• [What to do]
Rewrite the text of all the rows below as a numbered list with one line per item, leaving out any blank lines.

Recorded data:
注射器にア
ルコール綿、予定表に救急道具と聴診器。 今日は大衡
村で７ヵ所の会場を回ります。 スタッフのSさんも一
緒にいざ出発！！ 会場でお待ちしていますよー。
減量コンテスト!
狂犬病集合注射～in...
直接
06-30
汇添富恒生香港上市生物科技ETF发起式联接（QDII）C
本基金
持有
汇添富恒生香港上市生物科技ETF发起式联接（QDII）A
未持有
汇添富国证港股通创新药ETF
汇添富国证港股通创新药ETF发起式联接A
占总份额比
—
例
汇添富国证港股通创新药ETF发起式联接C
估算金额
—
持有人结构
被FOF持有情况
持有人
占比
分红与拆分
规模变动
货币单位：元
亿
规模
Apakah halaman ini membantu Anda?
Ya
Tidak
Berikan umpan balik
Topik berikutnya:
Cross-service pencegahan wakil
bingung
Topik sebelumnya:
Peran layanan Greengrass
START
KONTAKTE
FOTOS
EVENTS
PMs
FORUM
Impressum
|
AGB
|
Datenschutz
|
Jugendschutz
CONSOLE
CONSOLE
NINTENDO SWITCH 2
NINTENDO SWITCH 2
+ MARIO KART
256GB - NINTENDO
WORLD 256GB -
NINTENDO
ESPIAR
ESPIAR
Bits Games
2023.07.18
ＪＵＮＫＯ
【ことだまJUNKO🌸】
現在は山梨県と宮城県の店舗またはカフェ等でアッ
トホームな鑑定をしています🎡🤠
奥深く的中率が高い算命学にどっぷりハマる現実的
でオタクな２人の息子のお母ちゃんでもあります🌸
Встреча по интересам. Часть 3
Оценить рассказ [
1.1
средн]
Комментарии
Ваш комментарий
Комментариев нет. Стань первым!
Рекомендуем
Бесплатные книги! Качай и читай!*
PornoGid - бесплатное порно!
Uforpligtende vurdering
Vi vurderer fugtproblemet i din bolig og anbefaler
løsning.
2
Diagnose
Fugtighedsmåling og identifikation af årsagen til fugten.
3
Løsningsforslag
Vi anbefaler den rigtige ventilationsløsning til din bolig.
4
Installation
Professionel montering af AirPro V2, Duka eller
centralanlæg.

• [Exercise response]
1. 注射器にア
2. ルコール綿、予定表に救急道具と聴診器。 今日は大衡
3. 村で７ヵ所の会場を回ります。 スタッフのSさんも一
4. 緒にいざ出発！！ 会場でお待ちしていますよー。
5. 減量コンテスト!
6. 狂犬病集合注射～in...
7. 直接
8. 06-30
9. 汇添富恒生香港上市生物科技ETF发起式联接（QDII）C
10. 本基金
11. 持有
12. 汇添富恒生香港上市生物科技ETF发起式联接（QDII）A
13. 未持有
14. 汇添富国证港股通创新药ETF
15. 汇添富国证港股通创新药ETF发起式联接A
16. 占总份额比
17. —
18. 例
19. 汇添富国证港股通创新药ETF发起式联接C
20. 估算金额
21. —
22. 持有人结构
23. 被FOF持有情况
24. 持有人
25. 占比
26. 分红与拆分
27. 规模变动
28. 货币单位：元
29. 亿
30. 规模
31. Apakah halaman ini membantu Anda?
32. Ya
33. Tidak
34. Berikan umpan balik
35. Topik berikutnya:
36. Cross-service pencegahan wakil
37. bingung
38. Topik sebelumnya:
39. Peran layanan Greengrass
40. START
41. KONTAKTE
42. FOTOS
43. EVENTS
44. PMs
45. FORUM
46. Impressum
47. |
48. AGB
49. |
50. Datenschutz
51. |
52. Jugendschutz
53. CONSOLE
54. CONSOLE
55. NINTENDO SWITCH 2
56. NINTENDO SWITCH 2
57. + MARIO KART
58. 256GB - NINTENDO
59. WORLD 256GB -
60. NINTENDO
61. ESPIAR
62. ESPIAR
63. Bits Games
64. 2023.07.18
65. ＪＵＮＫＯ
66. 【ことだまJUNKO🌸】
67. 現在は山梨県と宮城県の店舗またはカフェ等でアッ
68. トホームな鑑定をしています🎡🤠
69. 奥深く的中率が高い算命学にどっぷりハマる現実的
70. でオタクな２人の息子のお母ちゃんでもあります🌸
71. Встреча по интересам. Часть 3
72. Оценить рассказ [
73. 1.1
74. средн]
75. Комментарии
76. Ваш комментарий
77. Комментариев нет. Стань первым!
78. Рекомендуем
79. Бесплатные книги! Качай и читай!*
80. PornoGid - бесплатное порно!
81. Uforpligtende vurdering
82. Vi vurderer fugtproblemet i din bolig og anbefaler
83. løsning.
84. 2
85. Diagnose
86. Fugtighedsmåling og identifikation af årsagen til fugten.
87. 3
88. Løsningsforslag
89. Vi anbefaler den rigtige ventilationsløsning til din bolig.
90. 4
91. Installation
92. Professionel montering af AirPro V2, Duka eller
93. centralanlæg.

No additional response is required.